§ WHAT THIS EXERCISE ASKS:
1. In the thread about acquiring guide data, condense the paragraph beginning "Got home from work around 7:30" into a short list that keeps its main facts.
2. Extend the thread about acquiring guide data, picking up after its last post.

# acquiring guide data, 772 message



## jrodfoo (Apr 9, 2007)

Hi guys,

Got home from work around 7:30, turned on the tv, was getting searching for satellite message on almost every other channel. So i went to do a reset on the receiver, it reset fine, but the channels were still messed up, some showing, some getting search for signal.. so i did a reset again, and now I'm not getting any guide data, when it's going thru its inital setup, it sticks at "searching for signal", then it goes to grey screen and it says "acquiring guide data" hit the more info button, and it says about calling customer service with a 772 message. 

I've been researching this most of the evening. We had some rain, but nothing out of the ordinary, I've never had a problem, and It will be a year ive been with Directv in a few weeks. I have a HR-20 100 

tired removing the BBCs, no dice... was working fine as of 12:30 am last night.. and some of the channels were working fine tonight before i went and did the old reset thinking it would resolve the problem.... :nono2:


----------



## litzdog911 (Jun 23, 2004)

Do you have other DirecTV Receivers? Do they do this, too? What are your signal readings on the various satellites and transponders?


----------



## litzdog911 (Jun 23, 2004)

Are you sure it's error 772? Here a summary of what the various error codes mean ....
http://www.dbstalk.com/showthread.php?t=90031

Error 772 isn't listed.


----------



## jrodfoo (Apr 9, 2007)

litzdog911 said:


> Are you sure it's error 772? Here a summary of what the various error codes mean ....
> http://www.dbstalk.com/showthread.php?t=90031
> 
> Error 772 isn't listed.


I only have one receiver, yeah it said 772, ive never seen that before.

I have found success with unhooking both sat 1 sat 2 lines from the back, unplugging the unit, then plugging it back in, and then let it go thru the setup, when it says searching for sat...i plugged one of the BBCs, and it started to download the information

now every other channel is out, if i switch the bbc in the back, those channels that were out, will be on, and the channels that were on, will now say searching for sat. very weird, a tech is coming out on Sunday 8-12...

§ GIVEN ENTRIES:
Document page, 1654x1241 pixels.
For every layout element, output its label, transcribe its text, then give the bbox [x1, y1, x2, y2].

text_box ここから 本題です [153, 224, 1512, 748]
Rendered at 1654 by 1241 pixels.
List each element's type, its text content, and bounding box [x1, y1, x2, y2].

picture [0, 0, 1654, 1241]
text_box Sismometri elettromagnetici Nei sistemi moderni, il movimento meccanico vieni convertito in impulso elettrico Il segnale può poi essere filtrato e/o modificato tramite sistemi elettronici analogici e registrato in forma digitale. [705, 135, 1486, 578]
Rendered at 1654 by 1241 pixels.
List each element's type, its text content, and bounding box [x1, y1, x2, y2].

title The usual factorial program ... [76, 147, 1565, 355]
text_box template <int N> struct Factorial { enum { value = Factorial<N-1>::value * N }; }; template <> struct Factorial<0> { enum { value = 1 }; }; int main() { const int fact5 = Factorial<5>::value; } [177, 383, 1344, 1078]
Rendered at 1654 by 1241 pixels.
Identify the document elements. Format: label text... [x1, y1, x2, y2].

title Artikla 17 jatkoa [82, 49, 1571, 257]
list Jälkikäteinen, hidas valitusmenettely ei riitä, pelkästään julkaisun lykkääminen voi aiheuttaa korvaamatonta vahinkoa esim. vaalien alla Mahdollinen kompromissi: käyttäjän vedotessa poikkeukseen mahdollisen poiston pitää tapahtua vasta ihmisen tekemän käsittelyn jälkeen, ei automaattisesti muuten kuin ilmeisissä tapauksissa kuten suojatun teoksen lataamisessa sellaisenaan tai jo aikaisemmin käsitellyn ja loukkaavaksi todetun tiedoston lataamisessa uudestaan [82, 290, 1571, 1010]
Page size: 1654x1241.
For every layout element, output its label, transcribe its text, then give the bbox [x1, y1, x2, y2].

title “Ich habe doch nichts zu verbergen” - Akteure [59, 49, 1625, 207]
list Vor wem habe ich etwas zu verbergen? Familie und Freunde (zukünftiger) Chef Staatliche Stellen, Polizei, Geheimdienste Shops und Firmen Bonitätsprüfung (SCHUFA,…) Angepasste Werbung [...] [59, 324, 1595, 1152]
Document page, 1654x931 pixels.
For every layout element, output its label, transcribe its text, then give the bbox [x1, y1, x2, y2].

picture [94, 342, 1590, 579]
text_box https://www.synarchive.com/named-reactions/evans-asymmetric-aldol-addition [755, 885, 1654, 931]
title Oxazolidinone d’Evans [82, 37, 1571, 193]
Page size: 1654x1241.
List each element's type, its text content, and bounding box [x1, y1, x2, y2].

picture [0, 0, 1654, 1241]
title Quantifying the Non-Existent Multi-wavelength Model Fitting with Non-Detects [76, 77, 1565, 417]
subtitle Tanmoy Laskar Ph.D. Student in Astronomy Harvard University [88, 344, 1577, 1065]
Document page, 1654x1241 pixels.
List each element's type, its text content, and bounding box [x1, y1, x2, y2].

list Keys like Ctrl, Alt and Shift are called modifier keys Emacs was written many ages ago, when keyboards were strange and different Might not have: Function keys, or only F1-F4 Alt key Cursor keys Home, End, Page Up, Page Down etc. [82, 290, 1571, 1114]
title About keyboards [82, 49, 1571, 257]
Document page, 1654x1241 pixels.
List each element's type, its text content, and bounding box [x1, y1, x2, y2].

§ RESULTS FOR THE EXERCISE:
1.
- Around 7:30, on getting home and turning on the TV, almost every other channel showed a "searching for satellite" message.
- A first receiver reset went through, but the channels stayed mixed: some worked, some showed "searching for signal."
- After a second reset, there was no guide data at all.
- During the initial setup, the receiver stuck at "searching for signal," then went to a grey screen reading "acquiring guide data."
- Pressing the more info button brought up a 772 message about calling customer service.

2.
any thoughts? bad tuner? bad cable? atleast I can watch tv until then if i want


----------



## Supervolcano (Jan 23, 2007)

When you reboot with no cables connected, tuner #1 get's enabled (and continues to search for signal until aquired) while tuner #2 gets automatically DISABLED PERMANENTLY until the receiver gets rebooted again.

Reboot it one more time to get Tuner #2 back.


----------



## jrodfoo (Apr 9, 2007)

when i reboot with both BBCs connected, after being able to watch tv with one the of the tuners working correctly, when attempting to download the sat. information, it says "searching for satellite signal" , and then when it can't find anything....it goes to the "acquiring guide data" screen.

so there is definitely something wrong with cable or something... 

should I reboot without tuner 2 plugged in? then plug it in when its attempting to download data? 

i unplugged both of them again, and the unit, and now I have one tuner back.. 

when i look into system test, it says....

Tuner1: Ok, acquired at 91%
Tuner2: Ok, acquired at 95%

how can that be if one of the cables is NOT hooked up?


----------



## jrodfoo (Apr 9, 2007)

The tech had to replace the connectors at the dish this morning , they were cooroded from the rain, he showed them to me, all 4, the pins were either broken off or very very loose and ready to go, he said that they were recalled shortly after I had my install done, which was in April of 07. We're back in business now.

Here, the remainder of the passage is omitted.